Resuscitation Protocol
 The updated algorithm for newborn resuscitation recommended by ILCOR and the International Consensus on Cardiopulmonary Resuscitation is shown in Figure 32-2. Many of its tenets follow below.
Basic Measures
 The vigorous newborn is first placed in a warm environment to minimize heat loss, the airway is cleared, and the infant dried. Routine gastric aspiration has been shown to be nonbeneficial and even harmful (Kiremitci, 2011). And although previously recommended, there is no evidence that bulb suctioning for clear or meconium-stained fluid is beneficial, even if the newborn is depressed (Chap. 33, p. 638). With stimulation, the healthy newborn will take a breath within a few seconds of birth and cry within half a minute, after which routine supportive care is provided.

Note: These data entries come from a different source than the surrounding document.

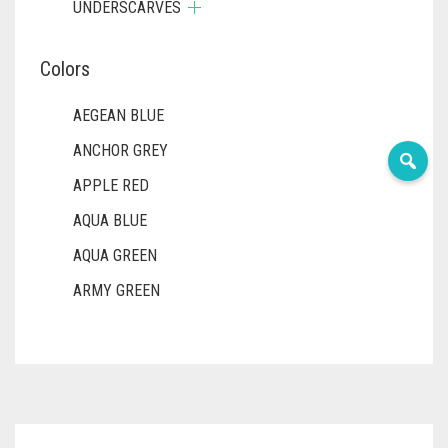
UNDERSCARVES
Colors
AEGEAN BLUE
ANCHOR GREY
APPLE RED
AQUA BLUE
AQUA GREEN
ARMY GREEN
ASH WHITE
ASPARAGUS GREEN
AZURE BLUE
BABY BLUE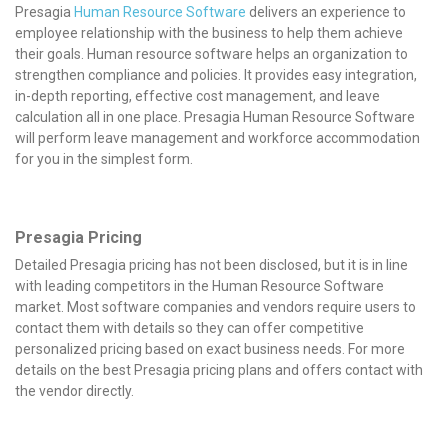
Presagia
Human Resource Software
delivers an experience to
employee relationship with the business to help them achieve
their goals. Human resource software helps an organization to
strengthen compliance and policies. It provides easy integration,
in-depth reporting, effective cost management, and leave
calculation all in one place. Presagia Human Resource Software
will perform leave management and workforce accommodation
for you in the simplest form.
Presagia Pricing
Detailed Presagia pricing has not been disclosed, but it is in line
with leading competitors in the Human Resource Software
market. Most software companies and vendors require users to
contact them with details so they can offer competitive
personalized pricing based on exact business needs. For more
details on the best Presagia pricing plans and offers contact with
the vendor directly.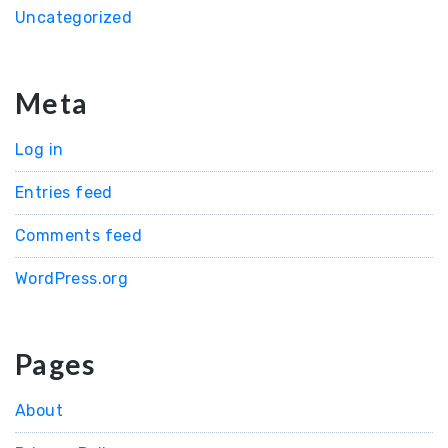
Uncategorized
Meta
Log in
Entries feed
Comments feed
WordPress.org
Pages
About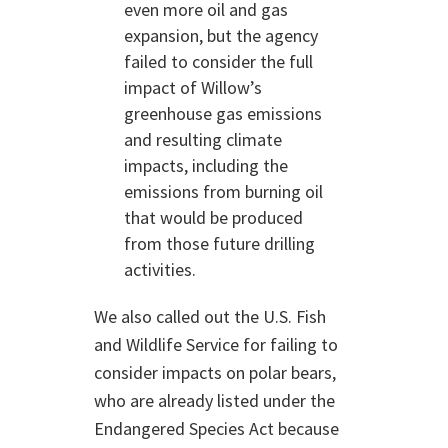
even more oil and gas
expansion, but the agency
failed to consider the full
impact of Willow’s
greenhouse gas emissions
and resulting climate
impacts, including the
emissions from burning oil
that would be produced
from those future drilling
activities.
We also called out the U.S. Fish
and Wildlife Service for failing to
consider impacts on polar bears,
who are already listed under the
Endangered Species Act because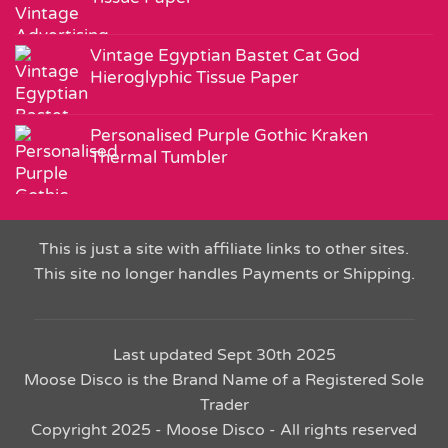
Vintage Egyptian Bastet Cat God
Hieroglyphic Tissue Paper
Personalised Purple Gothic Kraken
Thermal Tumbler
This is just a site with affiliate links to other sites.
This site no longer handles Payments or Shipping.
Last updated Sept 30th 2025
Moose Disco is the Brand Name of a Registered Sole
Trader
Copyright 2025 - Moose Disco - All rights reserved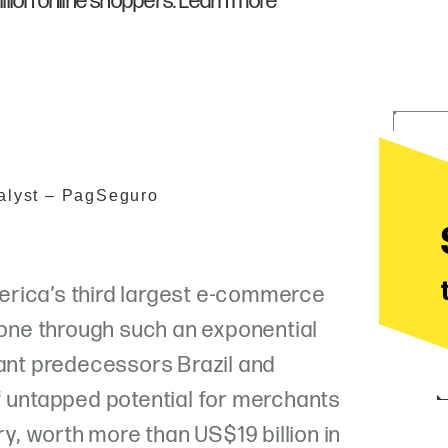
lion online shoppers. Learn more
alyst – PagSeguro
rica’s third largest e-commerce
 gone through such an exponential
iant predecessors Brazil and
f untapped potential for merchants
ry, worth more than US$19 billion in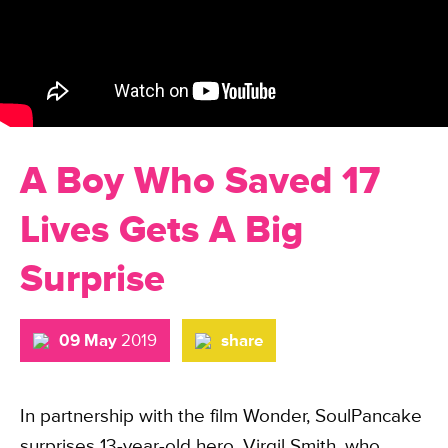
A Boy Who Saved 17
Lives Gets A Big
Surprise
09 May
2019
share
In partnership with the film Wonder, SoulPancake
surprises 13-year-old hero, Virgil Smith, who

Assessment at 30 Seconds of Life. Apnea, gasping respirations, or heart rate < 100 bpm beyond 30 seconds after delivery should prompt administration of positive-pressure ventilation with room air (Fig. 32-3). Assisted ventilation rates of 30 to 60 breaths per minute are commonly employed, and the percent of oxygen saturation is monitored by pulse oximetry. At this point, supplemental oxygen can be given in graduated increasing percentages to maintain oxygen saturation (Spo2) values within a normal range (Vento, 2011). Adequate ventilation is indicated by improved heart rate. ventilation. The head should be in a sniffing position with the tip of the nose pointing to the ceiling. The neck should not be hyperextended. Assessment at 60 Seconds of Life. If the heart rate remains < 100 bpm, then ventilation is inadequate. The head position should be checked as shown in Figure 32-3, secretions cleared, and if necessary, inflation pressure increased. If the heart rate persists below 100 bpm beyond 60 seconds, tracheal intubation is considered. A number of conditions may be the cause of inadequate response, including the following: • Hypoxemia or acidosis from any cause • Drugs administered to the mother before delivery • Immaturity • Upper airway obstruction • Pneumothorax • Lung abnormalities • Meconium aspiration • Central nervous system developmental abnormality • Sepsis syndrome. Tracheal Intubation If bag-and-mask ventilation is ineffective or prolonged, tracheal intubation is then performed. Other indications include the need for chest compressions or tracheal administration of medications, or special circumstances such as extremely low birthweight or a congenital diaphragmatic hernia. A laryngoscope with a straight blade—size 0 for a preterm infant and size 1 for a term neonate—is introduced at the side of the mouth and then directed posteriorly toward the oropharynx as shown in Figure 32-4. The laryngoscope is next moved gently into the vallecula—the space between the base of the tongue and the epiglottis. Gentle elevation of the laryngoscope tip will raise the epiglottis and expose the glottis and the vocal cords. The tube is then introduced through the vocal cords. Gentle cricoid pressure may be useful. Tube sizes vary from 3.5 to 4.0 mm for term infants down to 2.5 mm for those < 28 weeks or < 1000 g.